• _SOURCE EXTRACT_:
§
W05 Learning Activity: Hashing and User Registration
Overview
In this activity, you will learn how to create a user registration system that stores passwords securely. You will build a registration form and then save user information to a database. Instead of storing passwords directly, you will use a hashing process to protect user passwords. This is an important security practice that protects user data even if your database is accessed by unauthorized people.
Understanding the difference between hashing and encryption will help you make better security decisions in your web applications. This activity will give you practical experience implementing secure password storage.
Preparation Material
Hashing vs. Encryption: Understanding the Fundamental Difference
In cybersecurity and data protection, two critical processes often get confused: hashing and encryption. While both transform data into different forms, they serve completely different purposes and have fundamentally different characteristics. Understanding this difference is essential for making informed decisions about data security.
§
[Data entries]
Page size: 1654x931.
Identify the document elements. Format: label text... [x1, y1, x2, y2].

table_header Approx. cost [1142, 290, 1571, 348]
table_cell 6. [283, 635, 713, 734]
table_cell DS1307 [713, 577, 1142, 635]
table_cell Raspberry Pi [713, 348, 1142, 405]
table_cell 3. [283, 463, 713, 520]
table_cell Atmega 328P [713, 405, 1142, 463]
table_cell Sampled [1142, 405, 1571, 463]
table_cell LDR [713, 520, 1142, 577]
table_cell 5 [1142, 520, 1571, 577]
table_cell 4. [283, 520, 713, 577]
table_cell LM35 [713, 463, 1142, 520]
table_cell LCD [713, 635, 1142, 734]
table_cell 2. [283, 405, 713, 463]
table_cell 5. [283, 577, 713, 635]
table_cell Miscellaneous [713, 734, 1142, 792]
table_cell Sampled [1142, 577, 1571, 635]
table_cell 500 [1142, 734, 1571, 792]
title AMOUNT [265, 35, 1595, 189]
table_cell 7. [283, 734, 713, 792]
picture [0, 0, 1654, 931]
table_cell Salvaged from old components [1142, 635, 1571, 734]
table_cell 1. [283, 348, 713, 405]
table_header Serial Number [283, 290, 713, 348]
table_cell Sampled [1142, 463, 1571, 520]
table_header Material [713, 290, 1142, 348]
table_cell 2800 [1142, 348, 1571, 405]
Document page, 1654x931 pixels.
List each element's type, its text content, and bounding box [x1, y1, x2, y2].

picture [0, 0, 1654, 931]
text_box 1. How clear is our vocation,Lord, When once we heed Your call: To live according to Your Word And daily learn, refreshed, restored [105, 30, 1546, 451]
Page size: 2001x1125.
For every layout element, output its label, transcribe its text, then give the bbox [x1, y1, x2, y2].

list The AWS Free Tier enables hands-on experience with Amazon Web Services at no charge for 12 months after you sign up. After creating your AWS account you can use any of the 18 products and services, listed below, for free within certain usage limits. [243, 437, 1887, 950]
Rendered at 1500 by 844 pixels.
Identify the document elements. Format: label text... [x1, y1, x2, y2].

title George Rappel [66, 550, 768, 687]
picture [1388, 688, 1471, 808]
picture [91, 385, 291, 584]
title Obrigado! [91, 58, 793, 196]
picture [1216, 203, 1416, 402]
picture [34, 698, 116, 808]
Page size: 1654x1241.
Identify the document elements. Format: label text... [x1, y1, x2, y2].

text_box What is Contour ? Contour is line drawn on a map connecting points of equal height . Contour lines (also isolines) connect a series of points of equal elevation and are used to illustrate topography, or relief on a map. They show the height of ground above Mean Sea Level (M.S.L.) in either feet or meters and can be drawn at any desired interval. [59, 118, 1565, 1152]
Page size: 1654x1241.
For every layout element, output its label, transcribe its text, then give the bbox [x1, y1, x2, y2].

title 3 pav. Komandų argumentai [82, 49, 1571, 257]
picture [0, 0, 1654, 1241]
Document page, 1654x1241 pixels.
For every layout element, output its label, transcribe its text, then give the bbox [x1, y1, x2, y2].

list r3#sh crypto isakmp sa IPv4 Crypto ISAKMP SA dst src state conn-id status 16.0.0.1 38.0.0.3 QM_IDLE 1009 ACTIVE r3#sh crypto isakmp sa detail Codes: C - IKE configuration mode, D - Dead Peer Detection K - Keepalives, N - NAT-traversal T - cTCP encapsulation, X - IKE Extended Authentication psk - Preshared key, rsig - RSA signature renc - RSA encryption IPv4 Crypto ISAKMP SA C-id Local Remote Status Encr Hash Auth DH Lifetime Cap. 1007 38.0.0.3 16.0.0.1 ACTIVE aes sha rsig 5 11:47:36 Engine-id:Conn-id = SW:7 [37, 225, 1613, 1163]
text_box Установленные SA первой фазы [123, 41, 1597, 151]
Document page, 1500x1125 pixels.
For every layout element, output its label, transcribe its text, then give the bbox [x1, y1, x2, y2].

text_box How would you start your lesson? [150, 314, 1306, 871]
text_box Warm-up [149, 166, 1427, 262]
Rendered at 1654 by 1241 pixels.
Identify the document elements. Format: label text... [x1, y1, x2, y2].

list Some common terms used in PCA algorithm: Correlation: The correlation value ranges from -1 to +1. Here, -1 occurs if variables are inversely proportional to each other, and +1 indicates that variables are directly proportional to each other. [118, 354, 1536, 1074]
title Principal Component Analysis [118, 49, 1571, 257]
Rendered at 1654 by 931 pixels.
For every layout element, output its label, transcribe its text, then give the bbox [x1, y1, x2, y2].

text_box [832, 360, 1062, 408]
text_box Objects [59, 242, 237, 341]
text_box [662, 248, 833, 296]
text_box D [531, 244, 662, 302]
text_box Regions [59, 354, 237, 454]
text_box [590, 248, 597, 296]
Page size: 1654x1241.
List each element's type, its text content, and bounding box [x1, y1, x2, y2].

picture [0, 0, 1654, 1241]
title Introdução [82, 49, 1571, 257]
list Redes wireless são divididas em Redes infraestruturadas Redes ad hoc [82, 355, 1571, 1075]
§
• _GIVEN INSTRUCTION_: Echo the passage from the hashing and user registration activity between "W05 Learning Activity: Hashing" and "secure password storage.", inclusive. None of the data entries matter for this.

• _SOLUTION TO THE PROBLEM_:
W05 Learning Activity: Hashing and User Registration
Overview
In this activity, you will learn how to create a user registration system that stores passwords securely. You will build a registration form and then save user information to a database. Instead of storing passwords directly, you will use a hashing process to protect user passwords. This is an important security practice that protects user data even if your database is accessed by unauthorized people.
Understanding the difference between hashing and encryption will help you make better security decisions in your web applications. This activity will give you practical experience implementing secure password storage.